Соболь помолчал, потом доверительно глянул на Аню и с дружеским участием спросил:
— А скажите, Аня, когда Иванов в кустиках уделывал Богданову, он не выкрикивал каких-нибудь политических лозунгов?
— Чего? — впервые изумилась Аня.
— Ну, есть показания, что во время акта он пел какие-то песни.
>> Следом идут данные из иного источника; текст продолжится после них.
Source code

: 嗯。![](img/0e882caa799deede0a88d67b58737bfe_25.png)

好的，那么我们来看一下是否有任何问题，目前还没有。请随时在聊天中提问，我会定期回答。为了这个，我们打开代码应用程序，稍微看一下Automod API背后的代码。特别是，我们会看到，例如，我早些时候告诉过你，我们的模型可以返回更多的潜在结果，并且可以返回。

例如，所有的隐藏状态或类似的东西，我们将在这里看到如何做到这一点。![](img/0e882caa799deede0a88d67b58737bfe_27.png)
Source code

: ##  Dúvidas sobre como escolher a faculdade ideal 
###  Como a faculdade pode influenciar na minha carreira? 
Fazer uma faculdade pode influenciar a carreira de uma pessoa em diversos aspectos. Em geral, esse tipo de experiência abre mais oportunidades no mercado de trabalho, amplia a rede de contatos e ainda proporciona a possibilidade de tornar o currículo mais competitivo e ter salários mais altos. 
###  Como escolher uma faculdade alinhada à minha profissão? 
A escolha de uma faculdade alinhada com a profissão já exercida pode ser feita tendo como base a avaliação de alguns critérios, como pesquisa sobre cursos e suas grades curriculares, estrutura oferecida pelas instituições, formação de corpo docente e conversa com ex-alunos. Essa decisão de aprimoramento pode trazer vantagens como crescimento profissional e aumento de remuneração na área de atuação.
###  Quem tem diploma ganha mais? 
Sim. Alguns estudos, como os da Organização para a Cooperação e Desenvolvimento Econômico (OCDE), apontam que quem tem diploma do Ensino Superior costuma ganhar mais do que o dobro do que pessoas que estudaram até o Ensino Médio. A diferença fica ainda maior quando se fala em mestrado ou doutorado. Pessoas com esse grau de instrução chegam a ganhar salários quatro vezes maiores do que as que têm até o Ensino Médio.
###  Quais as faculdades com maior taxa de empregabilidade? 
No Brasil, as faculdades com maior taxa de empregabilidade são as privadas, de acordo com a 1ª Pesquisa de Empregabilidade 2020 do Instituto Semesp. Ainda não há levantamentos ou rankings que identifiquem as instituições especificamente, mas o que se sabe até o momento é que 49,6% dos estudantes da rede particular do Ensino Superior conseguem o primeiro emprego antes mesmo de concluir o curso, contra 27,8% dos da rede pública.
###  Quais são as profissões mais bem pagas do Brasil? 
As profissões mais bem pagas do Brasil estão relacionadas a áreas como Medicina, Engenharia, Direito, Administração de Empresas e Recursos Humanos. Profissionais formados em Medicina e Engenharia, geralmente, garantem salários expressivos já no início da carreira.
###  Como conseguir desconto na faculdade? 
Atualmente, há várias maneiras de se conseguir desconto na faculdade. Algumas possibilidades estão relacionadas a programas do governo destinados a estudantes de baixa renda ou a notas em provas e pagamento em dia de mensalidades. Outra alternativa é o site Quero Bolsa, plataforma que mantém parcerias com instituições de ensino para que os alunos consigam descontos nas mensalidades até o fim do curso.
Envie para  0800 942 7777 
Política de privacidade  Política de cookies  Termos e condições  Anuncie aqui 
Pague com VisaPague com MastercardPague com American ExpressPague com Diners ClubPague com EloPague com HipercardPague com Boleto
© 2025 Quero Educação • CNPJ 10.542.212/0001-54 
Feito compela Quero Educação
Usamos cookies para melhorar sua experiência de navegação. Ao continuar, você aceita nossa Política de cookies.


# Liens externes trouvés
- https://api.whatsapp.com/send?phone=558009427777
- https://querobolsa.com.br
По смыслу, будто он имеет комсомолку, а папа у нее парторг, мама в районке, и потому он дерет через зад всю коммунистическую партию Советского Союза?
— Да ему не до песен было! — радостно объяснила Аня. — В Корове сто пудов, а он тоненький и хиленький! Пока покрепче да поласковей прижал, его небось семь потов прошибло! Песни с лозунгами пел! В таких делах не до песен.
— Да. Пожалуй, вы правы. Не до песен, — сдерживая улыбку, сказал Соболь и вдруг спросил легко, как бы между прочим: — А вы все время были на берегу?
— Да, — разом выпалила Аня, и страх ударил ей в голову, что-то сжалось в груди, она напряглась, понимая, что теперь надо быть особенно внимательной и собранной.
— Сидели у костра, танцевали, пили, пели? — с деланным безразличием перечислял Соболь.
— Да.
— И не отходили никуда?
— Я?
— Вы?
— Сначала рыбу ловили. С Мазуруком.
— А позже?
«Что теперь отвечать?» — мелькнуло в голове Ани. Она уже видела, что Соболь тоже напрягся, лицо его стало жестче и подозрительней. Было ясно: он кое-что знает, кто-то из ребят не только наболтал про любовь Лешки и Коровы под политический аккомпанемент, но и постарался вспомнить, что Ани одно время не было у костра. Скорее всего информация исходила от самой Коровы. Остальным подобного рода пустяки сообщать ни к чему, им бы самим отодвинуться в сторону от политического изнасилования Коровы. Сидела Аня у костра или ушла куда — к оргазму Коровы вопрос отношения не имеет! ЭТО К ДРУГОМУ ДЕЛУ ИМЕЕТ ОТНОШЕНИЕ! И именно на это дело исподволь и неторопливо выходил следователь Соболь, вот ведь в чем беда.
— Когда Витька Мазурук начал заигрывать с Тамаркой, мне стало противно и я ушла в палатку.
— Понятно. Приревновали, как я понимаю?
— Понимайте, как хотите.
— Что делали в палатке?
— Ничего. Курила.
— Плотникова, — медленно сказал он, — эти вопросы немного не по нашему делу, но отвечать все равно придется. Ваши друзья утверждают, что вас с ними не было около часу.
— Они пьяные были. Просто не заметили, что я ушла.
— Гуляли по лесу? — резко спросил он.
— Зачем?
— Да просто так! Если бы гуляли, то могли что-то увидеть.
— Что?
Он примолк, нахмурился и покопался в бумажках на столе. Спросил, не глядя ей в лицо:
— Выстрелов в лесу не слышали?
— Нет. Не слышала.
— И никого в лесу не встретили?
— Я не была в лесу. Я сидела в палатке.
— Никуда из палатки не выходили?
— Нет.
— Понимаете, Плотникова, есть показания, что вы не в палатке сидели… А пошли купаться в озеро. Одна.
— Да при чем тут мои купания и палатка?!
— При том, Плотникова, что в то же время в лесу был убит человек. Пока ваша компашка гуляла. Убит солдат, дезертир. По некоторым данным экспертизы, есть подозрение, что его убила женщина. Экспертиза у нас хорошо работает. Есть и кое-какие следы. Вы когда-нибудь автомат Калашникова в руках держали?